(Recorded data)
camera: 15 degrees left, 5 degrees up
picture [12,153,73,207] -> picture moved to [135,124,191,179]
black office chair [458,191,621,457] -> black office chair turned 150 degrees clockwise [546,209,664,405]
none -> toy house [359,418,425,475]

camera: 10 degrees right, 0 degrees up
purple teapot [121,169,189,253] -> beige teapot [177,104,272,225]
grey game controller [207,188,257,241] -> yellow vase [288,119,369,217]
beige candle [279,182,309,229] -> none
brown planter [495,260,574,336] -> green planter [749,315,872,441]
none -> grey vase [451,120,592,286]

--

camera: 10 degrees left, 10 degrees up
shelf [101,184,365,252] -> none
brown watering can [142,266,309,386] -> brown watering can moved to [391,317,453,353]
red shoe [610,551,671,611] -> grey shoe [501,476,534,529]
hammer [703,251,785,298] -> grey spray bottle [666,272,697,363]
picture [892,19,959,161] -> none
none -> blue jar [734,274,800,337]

...

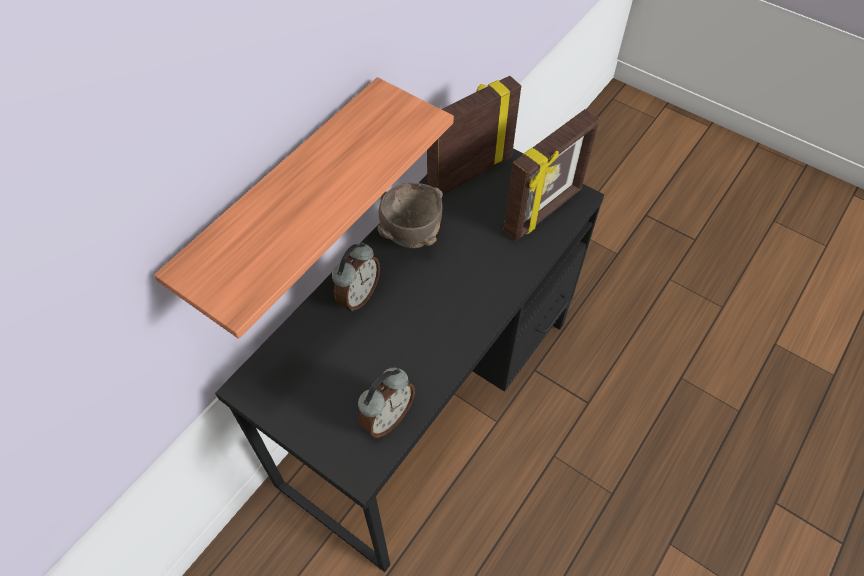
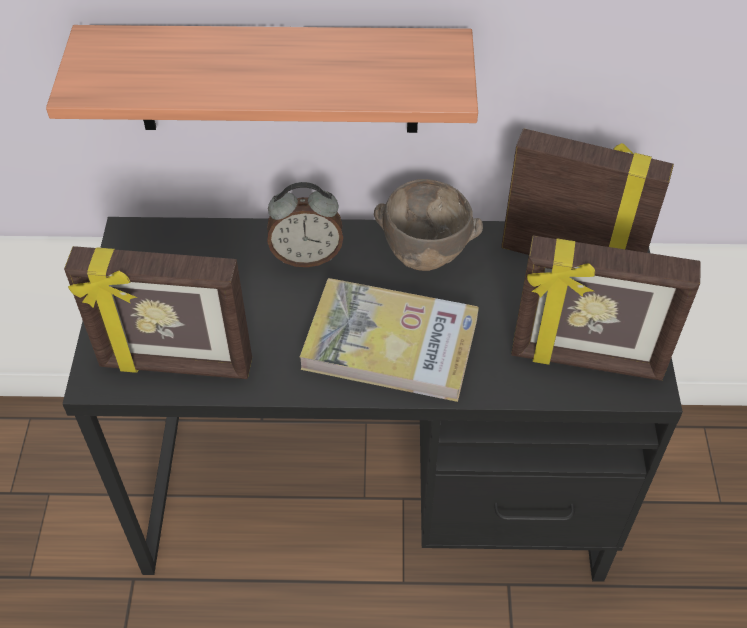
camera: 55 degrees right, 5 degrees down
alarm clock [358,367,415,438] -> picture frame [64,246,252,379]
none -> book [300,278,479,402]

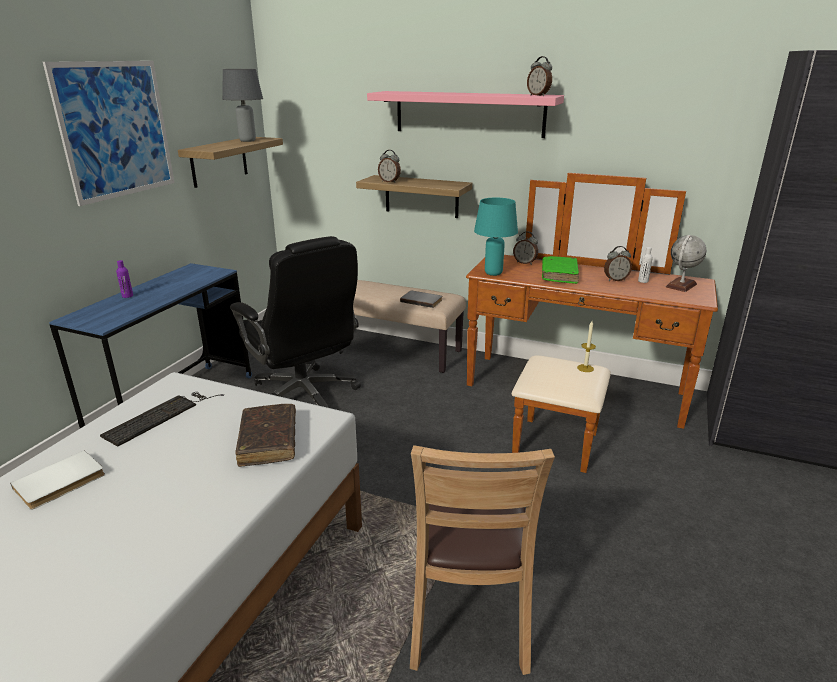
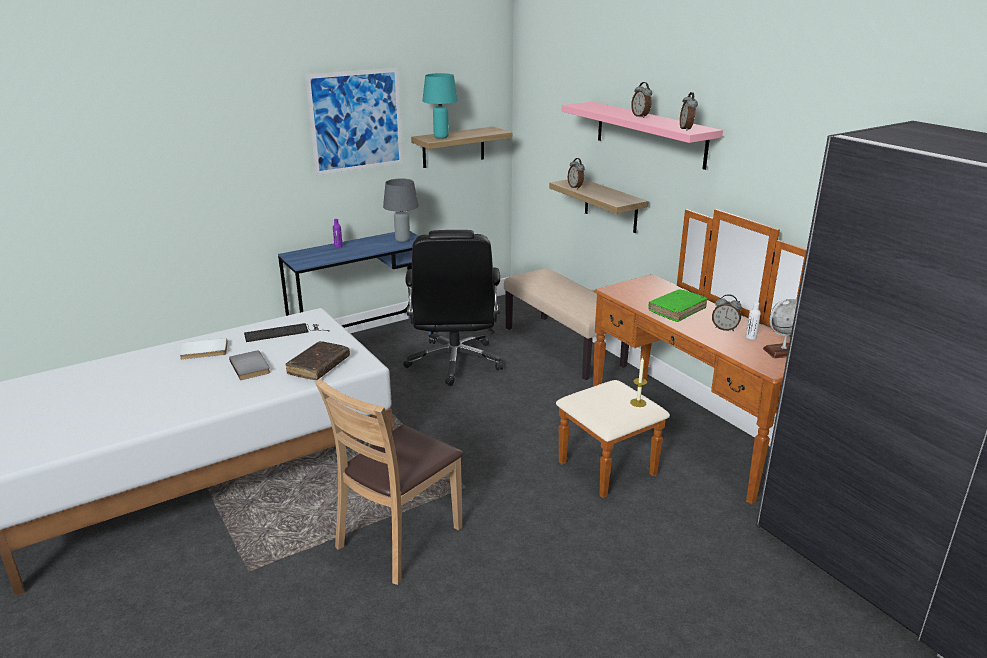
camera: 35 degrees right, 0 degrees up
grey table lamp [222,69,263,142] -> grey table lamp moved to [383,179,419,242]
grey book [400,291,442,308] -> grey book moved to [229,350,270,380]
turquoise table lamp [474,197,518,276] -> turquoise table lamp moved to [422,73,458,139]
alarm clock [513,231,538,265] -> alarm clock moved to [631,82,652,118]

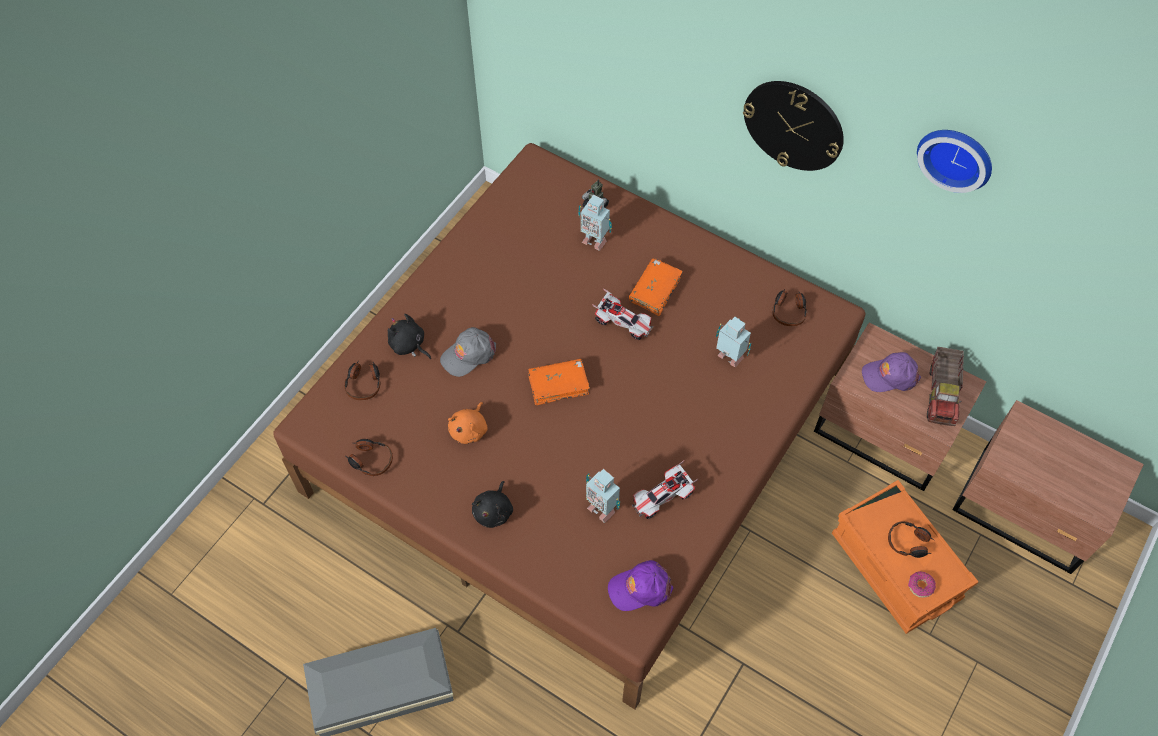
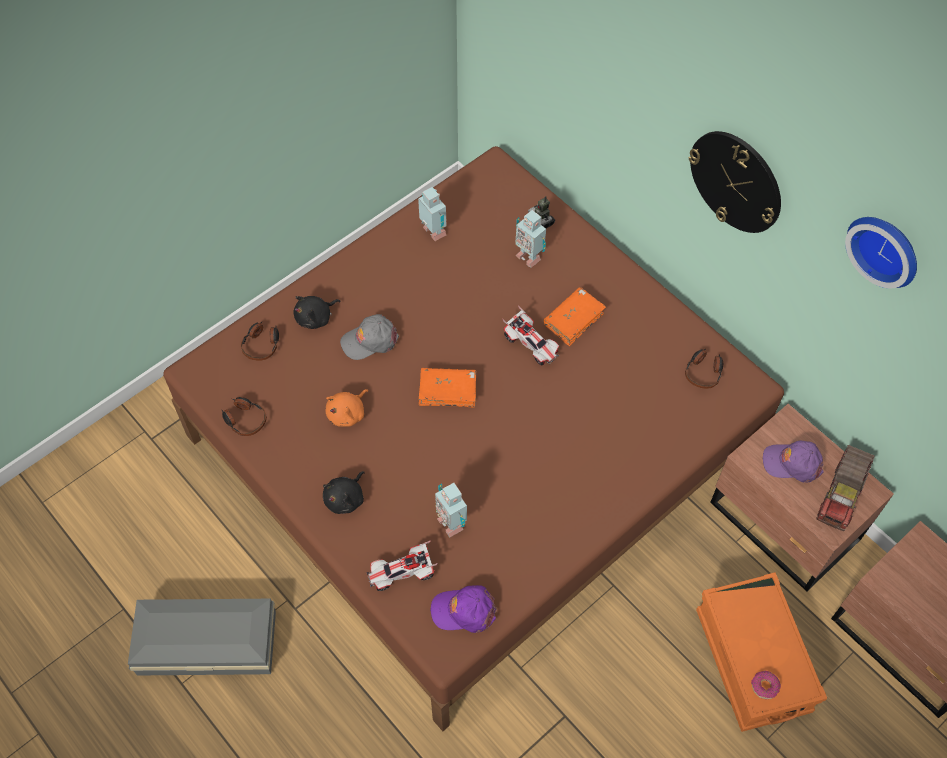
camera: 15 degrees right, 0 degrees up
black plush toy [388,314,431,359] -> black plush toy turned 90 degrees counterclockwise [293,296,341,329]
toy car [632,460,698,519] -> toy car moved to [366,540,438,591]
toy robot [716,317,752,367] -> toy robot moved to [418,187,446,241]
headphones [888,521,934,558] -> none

### What is needed
Apply a filter for "right" to the data above, then copy each line that matches.

### Response area
camera: 10 degrees right, 0 degrees up
camera: 55 degrees right, 5 degrees down
camera: 35 degrees right, 0 degrees up
camera: 15 degrees right, 0 degrees up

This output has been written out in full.